First, I was confused by: The IEEE standard requires that the result of addition, subtraction, multiplication and division be exactly rounded (as if they were computed exactly then rounded to the nearest floating-point number). If JavaScript is based on the IEEE standard, how can 0.1 + 0.2 != 0.3?
I think I answered this for myself: It's easier for me to think about an example in base 10. If 1/3 is approximated 0.333...333 and 2/3 is approximated 0.666...667, 1/3 + 1/3 = 0.666...666 is exactly rounded (it is the exact sum of two approximations) but != 0.666...667. Intermediate results of exactly rounded operations are still rounded, which can still introduce error.
How big is machine epsilon? JavaScript floating-point numbers are apparently 64-bits, and apparently IEEE double precision format machine epsilon is about 1e-16?

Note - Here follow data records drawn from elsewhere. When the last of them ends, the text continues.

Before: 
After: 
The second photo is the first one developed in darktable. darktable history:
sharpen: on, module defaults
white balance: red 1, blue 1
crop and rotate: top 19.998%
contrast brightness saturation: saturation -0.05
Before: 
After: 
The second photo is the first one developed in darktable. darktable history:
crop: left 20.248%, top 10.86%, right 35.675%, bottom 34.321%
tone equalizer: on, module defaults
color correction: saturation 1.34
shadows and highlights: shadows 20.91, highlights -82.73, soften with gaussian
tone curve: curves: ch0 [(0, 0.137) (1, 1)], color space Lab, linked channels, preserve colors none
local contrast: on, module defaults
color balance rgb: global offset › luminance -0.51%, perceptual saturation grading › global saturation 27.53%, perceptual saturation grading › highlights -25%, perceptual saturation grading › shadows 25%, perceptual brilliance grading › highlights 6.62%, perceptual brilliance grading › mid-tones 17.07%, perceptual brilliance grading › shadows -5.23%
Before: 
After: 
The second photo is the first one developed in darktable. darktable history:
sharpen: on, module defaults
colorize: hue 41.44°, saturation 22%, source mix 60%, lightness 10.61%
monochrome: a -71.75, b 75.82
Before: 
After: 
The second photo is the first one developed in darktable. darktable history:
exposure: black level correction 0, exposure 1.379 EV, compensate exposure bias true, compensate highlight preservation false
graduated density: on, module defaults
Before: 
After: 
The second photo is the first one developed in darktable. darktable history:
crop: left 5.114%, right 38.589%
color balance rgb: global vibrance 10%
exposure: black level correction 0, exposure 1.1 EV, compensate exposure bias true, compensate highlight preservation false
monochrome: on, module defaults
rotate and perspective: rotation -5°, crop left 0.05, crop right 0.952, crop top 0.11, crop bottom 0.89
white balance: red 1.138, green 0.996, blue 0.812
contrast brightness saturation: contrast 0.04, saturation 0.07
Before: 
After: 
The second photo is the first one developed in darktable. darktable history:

When I add a bunch (n) of floating-point numbers (naive summation, without pairwise or Kahan summation), what is the error bound on the sum? Intuitively it is proportional to n. The worst-case example I can think of (again in base 10) is 2/3 - 1/3 - 1/3 + 2/3 - 1/3 - 1/3 + etc. I think each iteration will increment the error term by 1 ULP while the sum remains zero, so both the error term and relative error will grow without bound?
In the section "Errors in Summation" Goldberg is more precise (error term is bounded by n * machine epsilon * sum of the absolute values) but also points out that if the sum is being done in an IEEE double precision format, machine epsilon is about 1e-16, so n * machine epsilon will be much less than 1 for any reasonable value of n (n much less than 1e16). How can this error bound be used to check if two floating-point sums are equal? What relationship between the sums, 1, 1e-16, n, etc. must be true if they are equal?
Another intuition: If the bunch of numbers are all positive (mine are) then although the error term can grow without bound, the relative error will not, because the sum must grow at the same time. In base 10, the worst-case example I can think of (in which the error term grows fastest while the sum grows slowest) is if 1.000...005 is approximated 1.000...000. Repeatedly adding this number will increment the error term by 1/2 ULP (of the summand, 0.000...005) while incrementing the sum by 1 first place unit. The worst relative error is 4.5 ULP (0.000...045, when the sum is 9.000...000) which is (base - 1) / 2 ULP which is 1/2 ULP in base 2?
If two floating-point sums are equal, then their absolute difference must be less than twice the error bound, which is 1 ULP in base 2? So in JavaScript, Math.abs(a - b) < a * 1e-16 + b * 1e-16?
Comparing Floating Point Numbers, 2012 Edition describes another technique for comparing floating-point numbers, also based on relative error. In JavaScript, is it possible to find the number of representable numbers between two floating-point numbers?